Spend some time thinking about how users can more easily do this. With the Wedding Tickers above for example, I deliberately sent the final image and instructions to the user via email so that I could capture their email for later marketing. People were happy to hand over their email address for something of value in return
Lay out the main screens of your app using pen and paper, a mockup app like Balsamiq.com, or even PowerPoint if you prefer. You should clearly show a developer how it should work.
User Flow and Features
When describing an app to a developer I usually approach it with roles and what each role can do.
Using the Wedding Ticker app as an example:
As a user I can (No login required):
- Visit the main app page.
- Add the date of my wedding.
- Select a Ticker image.
- Send the finished Ticker with instructions to my email.
- Use the embed code from the email to place the image on my website or discussion forum signature. (This embed code links the image back to the app for other people to click and visit.)
When creating a calculator app I created the calculator in Excel with the calculations working and sent it to the developer along with a sketch of what the layout should look like.

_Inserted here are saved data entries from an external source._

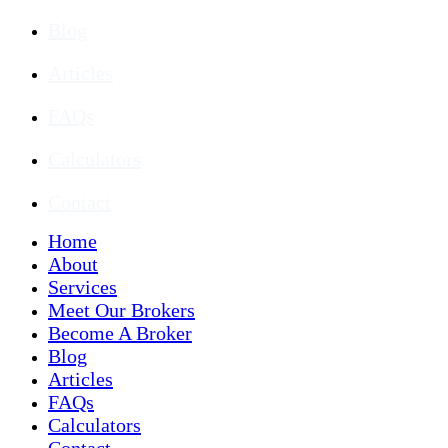
Blog
Articles
FAQs
Calculators
Contact
Home
About
Services
Meet Our Brokers
Become A Broker
Blog
Articles
FAQs
Calculators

As an admin/site owner, I can:
- See a list of people who created a Ticker.
- See their email address.
- See the date the Ticker was created.
- See the date of the wedding.
- See the user’s country (based on IP).
- Search for a user via email address.
- Filter the list by Country and wedding date (between two dates).
- Export a list of emails based on a filter to a .csv file.

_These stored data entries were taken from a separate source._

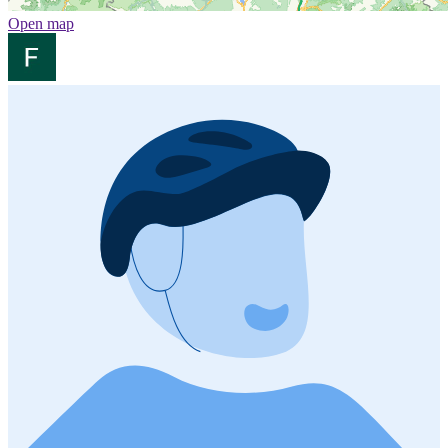
Open map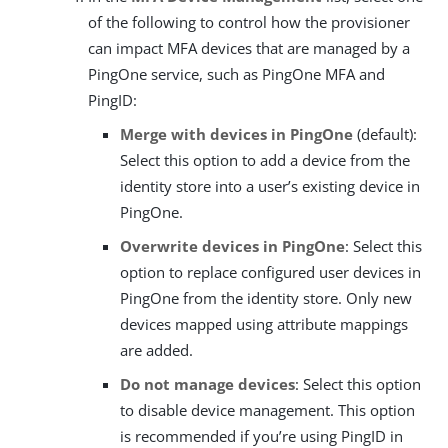
of the following to control how the provisioner
can impact MFA devices that are managed by a
PingOne service, such as PingOne MFA and
PingID:
Merge with devices in PingOne
(default):
Select this option to add a device from the
identity store into a user’s existing device in
PingOne.
Overwrite devices in PingOne
: Select this
option to replace configured user devices in
PingOne from the identity store. Only new
devices mapped using attribute mappings
are added.
Do not manage devices
: Select this option
to disable device management. This option
is recommended if you’re using PingID in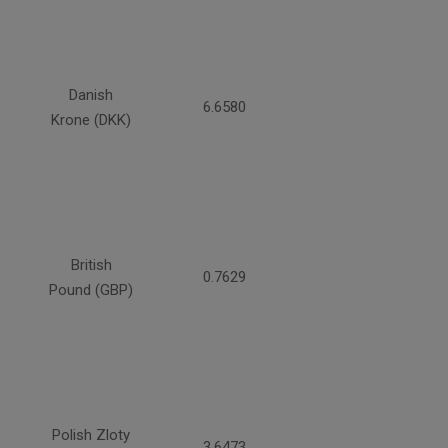
Danish
6.6580
Krone (DKK)
British
0.7629
Pound (GBP)
Polish Zloty
3.6473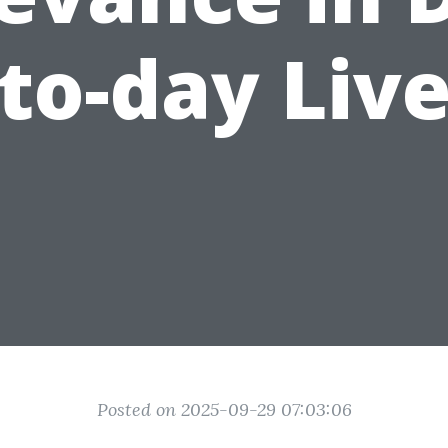
to-day Liv
Posted on 2025-09-29 07:03:06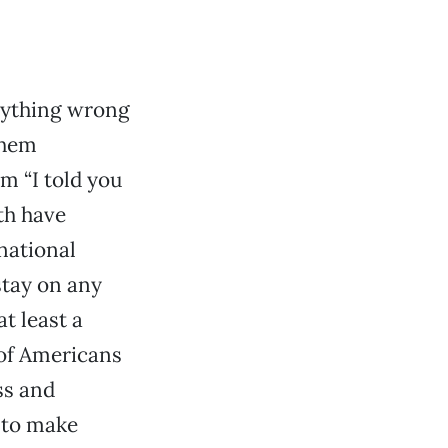
nything wrong
them
em “I told you
th have
national
stay on any
at least a
 of Americans
ss and
 to make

I am always guilty of forgetting the admin screens. I get so excited about the app, it is always the last thing I think about. You need an admin screen where you can see who and how many people are using your app. Can you export all users to an email list to market to them? Or delete their account if they request?
After you collect a user’s email address you need to design an onboarding sequence of emails that upsells your main product/business.
For the design of the application take a look at the templates on ThemeForest.com. In my previous life, I was a designer and I know the value of good design but sometimes good is good enough and you do not need to reinvent the wheel.
Be ruthless about keeping it simple. Every new feature you add to an app exponentially adds to the app’s complexity and time to build it. For example, if your app has one feature, and you add one more feature, it will not double the time to build but more likely x5 times the time.
Keep it under $500. Not every app is going to work. About 1 in 5. So keep the budget low and test loads of different ideas. When an idea hits it will hit and more than cover the costs of any that fail.
When your app is ready make sure you promote it. Build it and they will not come unless you ask.
What engineering for marketing have you done? What worked for you?